The researchers at Edinburgh University believe that the link between blood fat and personality - and ultimately heart disease - may be more important and more complicated than has so far been suggested.
In a study of 1,592 men and women aged between 55 and 74 they found that men with raised levels of triglycerides - essential body fats - were more likely to be hostile and to have 'denigratory attitudes' to others.
They studied personality and blood fat after it was discovered that people who had lowered their levels of another blood fat, cholesterol, possibly reduced their risk of heart disease but appeared to increase the risk of dying a violent death from accident or suicide.
People with higher levels of triglycerides are likely to eat a lot, in that they take in high levels of calories. Triglycerides are a group of simple fats manufactured in the body. They are an essential part of cell membranes and are also involved in the control of the metabolism. They are broken down from fats in the diet, from carbohydrates like bread and potatoes and from alcohol.
They are a form of fat which responds to a variety of influences.
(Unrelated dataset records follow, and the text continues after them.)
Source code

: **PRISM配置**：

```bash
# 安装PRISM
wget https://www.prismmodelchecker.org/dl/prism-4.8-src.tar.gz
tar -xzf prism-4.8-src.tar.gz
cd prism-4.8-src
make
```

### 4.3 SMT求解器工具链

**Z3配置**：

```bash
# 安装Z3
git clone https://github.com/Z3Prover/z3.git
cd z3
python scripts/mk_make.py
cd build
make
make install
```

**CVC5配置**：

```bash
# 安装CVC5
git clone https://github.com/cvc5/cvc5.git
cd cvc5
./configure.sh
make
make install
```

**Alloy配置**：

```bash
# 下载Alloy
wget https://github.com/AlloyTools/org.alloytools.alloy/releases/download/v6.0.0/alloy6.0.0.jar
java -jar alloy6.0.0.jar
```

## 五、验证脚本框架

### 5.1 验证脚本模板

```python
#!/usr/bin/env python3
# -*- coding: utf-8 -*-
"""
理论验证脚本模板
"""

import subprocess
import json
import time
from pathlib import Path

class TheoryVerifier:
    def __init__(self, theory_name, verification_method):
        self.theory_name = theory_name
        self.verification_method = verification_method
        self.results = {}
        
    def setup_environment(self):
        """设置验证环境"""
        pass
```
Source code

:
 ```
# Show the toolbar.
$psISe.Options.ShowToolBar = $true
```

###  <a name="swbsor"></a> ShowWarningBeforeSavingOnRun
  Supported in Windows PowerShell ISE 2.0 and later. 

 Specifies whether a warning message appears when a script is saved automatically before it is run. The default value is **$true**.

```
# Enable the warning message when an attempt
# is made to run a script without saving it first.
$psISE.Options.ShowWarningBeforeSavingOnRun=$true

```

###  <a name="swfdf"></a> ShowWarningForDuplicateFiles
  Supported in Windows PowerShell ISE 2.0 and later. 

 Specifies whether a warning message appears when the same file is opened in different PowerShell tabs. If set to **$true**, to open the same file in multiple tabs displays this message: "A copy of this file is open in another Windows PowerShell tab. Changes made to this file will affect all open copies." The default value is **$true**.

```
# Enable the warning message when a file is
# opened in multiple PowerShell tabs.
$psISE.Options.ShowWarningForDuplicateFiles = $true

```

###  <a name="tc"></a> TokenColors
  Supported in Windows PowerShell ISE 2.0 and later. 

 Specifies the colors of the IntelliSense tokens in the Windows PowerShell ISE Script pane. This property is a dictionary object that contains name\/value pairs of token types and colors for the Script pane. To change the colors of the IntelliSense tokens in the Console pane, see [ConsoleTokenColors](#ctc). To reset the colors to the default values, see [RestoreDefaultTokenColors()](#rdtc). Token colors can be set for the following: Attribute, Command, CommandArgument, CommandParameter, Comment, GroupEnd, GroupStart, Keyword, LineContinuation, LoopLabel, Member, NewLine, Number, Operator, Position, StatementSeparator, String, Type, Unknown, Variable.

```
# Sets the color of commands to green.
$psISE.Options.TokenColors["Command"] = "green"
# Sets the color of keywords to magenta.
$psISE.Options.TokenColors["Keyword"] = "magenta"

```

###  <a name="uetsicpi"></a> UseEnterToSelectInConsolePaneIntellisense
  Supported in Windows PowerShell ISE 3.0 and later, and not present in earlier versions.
Raised blood triglyceride levels can be measured after eating a fatty meal, in people who have drunk a lot of alcohol and in response to stressful experiences like accidents.
The Edinburgh scientists, writing in the Lancet, think that the drugs used to reduced cholesterol might raise the triglyceride levels, but they say this is not the whole explanation.
Dr Gerry Fowkes, director of the Edinburgh Artery Survey, says that the raised levels could have the effect of predisposing people to 'overt aggression' thus leading to a greater risk of violent death.